Image: Caucasus Barometer Report 2021-2022, Russia’s declining reputation in Armenia (Source: Caucasus Barometer)


These sentiments started to reflect also in terms of official discourse especially after Russia’s invasion of Ukraine. Further the September invasion of Armenia by Azerbaijan and the increased Western attention – but lack of action – in the conflict seem to have changed the Pashinyan government’s relations with Russia.

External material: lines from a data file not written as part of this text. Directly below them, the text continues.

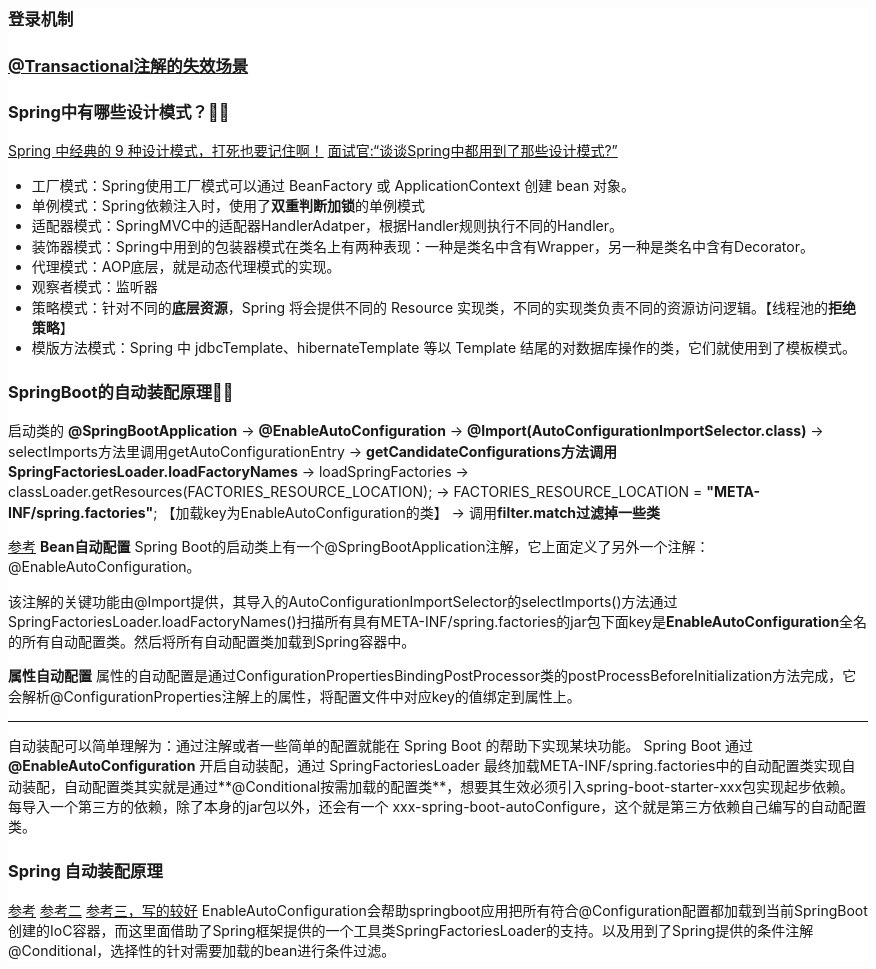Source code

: ### 登录机制

### [@Transactional注解的失效场景](https://juejin.cn/post/6844904096747503629)

### Spring中有哪些设计模式？🐋🌟
[Spring 中经典的 9 种设计模式，打死也要记住啊！](https://zhuanlan.zhihu.com/p/114244039)
[面试官:“谈谈Spring中都用到了那些设计模式?”](https://juejin.cn/post/6844903849849962509#heading-16)

- 工厂模式：Spring使用工厂模式可以通过 BeanFactory 或 ApplicationContext 创建 bean 对象。
- 单例模式：Spring依赖注入时，使用了**双重判断加锁**的单例模式
- 适配器模式：SpringMVC中的适配器HandlerAdatper，根据Handler规则执行不同的Handler。
- 装饰器模式：Spring中用到的包装器模式在类名上有两种表现：一种是类名中含有Wrapper，另一种是类名中含有Decorator。
- 代理模式：AOP底层，就是动态代理模式的实现。
- 观察者模式：监听器
- 策略模式：针对不同的**底层资源**，Spring 将会提供不同的 Resource 实现类，不同的实现类负责不同的资源访问逻辑。【线程池的**拒绝策略**】
- 模版方法模式：Spring 中 jdbcTemplate、hibernateTemplate 等以 Template 结尾的对数据库操作的类，它们就使用到了模板模式。

### SpringBoot的自动装配原理🐨🌟
启动类的 **@SpringBootApplication** 
-> **@EnableAutoConfiguration** 
-> **@Import(AutoConfigurationImportSelector.class)** 
-> selectImports方法里调用getAutoConfigurationEntry 
-> **getCandidateConfigurations方法调用SpringFactoriesLoader.loadFactoryNames** 
-> loadSpringFactories
-> classLoader.getResources(FACTORIES_RESOURCE_LOCATION);
-> FACTORIES_RESOURCE_LOCATION = **"META-INF/spring.factories"**; 【加载key为EnableAutoConfiguration的类】
-> 调用**filter.match过滤掉一些类**

[参考](https://segmentfault.com/a/1190000030685746)
**Bean自动配置**
Spring Boot的启动类上有一个@SpringBootApplication注解，它上面定义了另外一个注解：@EnableAutoConfiguration。

该注解的关键功能由@Import提供，其导入的AutoConfigurationImportSelector的selectImports()方法通过SpringFactoriesLoader.loadFactoryNames()扫描所有具有META-INF/spring.factories的jar包下面key是**EnableAutoConfiguration**全名的所有自动配置类。然后将所有自动配置类加载到Spring容器中。

**属性自动配置**
属性的自动配置是通过ConfigurationPropertiesBindingPostProcessor类的postProcessBeforeInitialization方法完成，它会解析@ConfigurationProperties注解上的属性，将配置文件中对应key的值绑定到属性上。

***
自动装配可以简单理解为：通过注解或者一些简单的配置就能在 Spring Boot 的帮助下实现某块功能。
Spring Boot 通过 **@EnableAutoConfiguration** 开启自动装配，通过 SpringFactoriesLoader 最终加载META-INF/spring.factories中的自动配置类实现自动装配，自动配置类其实就是通过**@Conditional按需加载的配置类**，想要其生效必须引入spring-boot-starter-xxx包实现起步依赖。
每导入一个第三方的依赖，除了本身的jar包以外，还会有一个 xxx-spring-boot-autoConfigure，这个就是第三方依赖自己编写的自动配置类。

### Spring 自动装配原理
[参考](https://www.cnblogs.com/javaguide/p/springboot-auto-config.html)
[参考二](https://blog.csdn.net/qq_38526573/article/details/107084943)
[参考三，写的较好](https://www.cnblogs.com/javaguide/p/springboot-auto-config.html)
EnableAutoConfiguration会帮助springboot应用把所有符合@Configuration配置都加载到当前SpringBoot创建的IoC容器，而这里面借助了Spring框架提供的一个工具类SpringFactoriesLoader的支持。以及用到了Spring提供的条件注解@Conditional，选择性的针对需要加载的bean进行条件过滤。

So far Armenia’s response to the blockade has been the use of diplomatic measures and constant ‘unpleasant reminders’ to Russia that it has lost the influence over deterring Azerbaijan. Pashinyan says Azerbaijan is preparing a genocide in Nagorno-Karabakh and Yerevan “expects more practical steps from the international community… [and] Russia.” The US, the EU, the UN Secretary-General along with more than a dozen countries have called for Azerbaijan to unblock the Lachin road. No response from Baku, and yet no more pressuring follow-up statements or actions from international capitals. On the other hand, Moscow has expressed concerns saying that it has been ‘negotiating with the sides’. During the past weeks Armenian officials have made a few statements that experts think might have high costs for Yerevan. For instance, during the meeting of the Commonwealth of Independent States in St. Petersburg on December 26, attended both by Aliyev and Pashinyan, the latter told Putin “it turns out the Lachin corridor is not under the control of the Russian peacekeepers.” Later Pashinyan also called on Moscow to seek a UN mandate for its peacekeeping mission in Karabakh or open the door for a multinational peacekeeping contingent. Yet another discontent with Moscow was expressed by Armen Grigoryan, the Secretary of the Security Council of Armenia, who claimed during his interview on Public TV that Russia and Belarus are pressuring Armenia to join the Union State, later denied by Moscow.

With the available information it is questionable that Russia would have any benefit of making Armenia a part of the Union State. But even if so, this harsh rhetoric might end up being fatal for the future of Armenians, since, as mentioned on multiple occasions, Armenia has no capacity to secure itself and the Karabakh Armenians. Even if Russia’s presence in the region is a matter of political calculation, they still are practically the only factor that prevents the bloodshed in the region. While Armenia is counting that the West will start to pay more practical attention to the region, it might be carelessly deteriorating the only security guarantee it has and in this given conditions it is unclear what the Armenian government’s endgame is. So far, it seems extending time has been the only strategy.

Fragile negotiations

There are two drafts of a peace deal between Yerevan and Baku that have been circulating at the negotiation tables: one by Russia, one by Armenia and Azerbaijan with Western mediation. While the document proposed by Moscow postpones the status question of Karabakh, the Western-mediated one largely suggests giving up on Karabakh hoping that Azerbaijan will ensure the civil rights of Karabakh Armenians. Armenia is caught up in a situation, where it has to choose between the sovereignty of Armenia and the safety of Karabakh Armenians (with no guarantees of any), as an addition to Azerbaijan’s maximalist demands. In the given conditions negotiations are heading on to a dead end where Armenia is trying to win time and Azerbaijan is trying to take all the advantages it can from Russia’s weakened position in the region. Then if talks go nowhere, Azerbaijan will take what it can by force as ICG predicts (predicting a possible war in a yeartime), considering that Azerbaijan exceeds Armenia by military power multiple times and has already shown its willingness to solve the conflict on its own terms if no bigger power will stand in the way. It seems the dove of peace is dead with the given (im)balance of power in the region.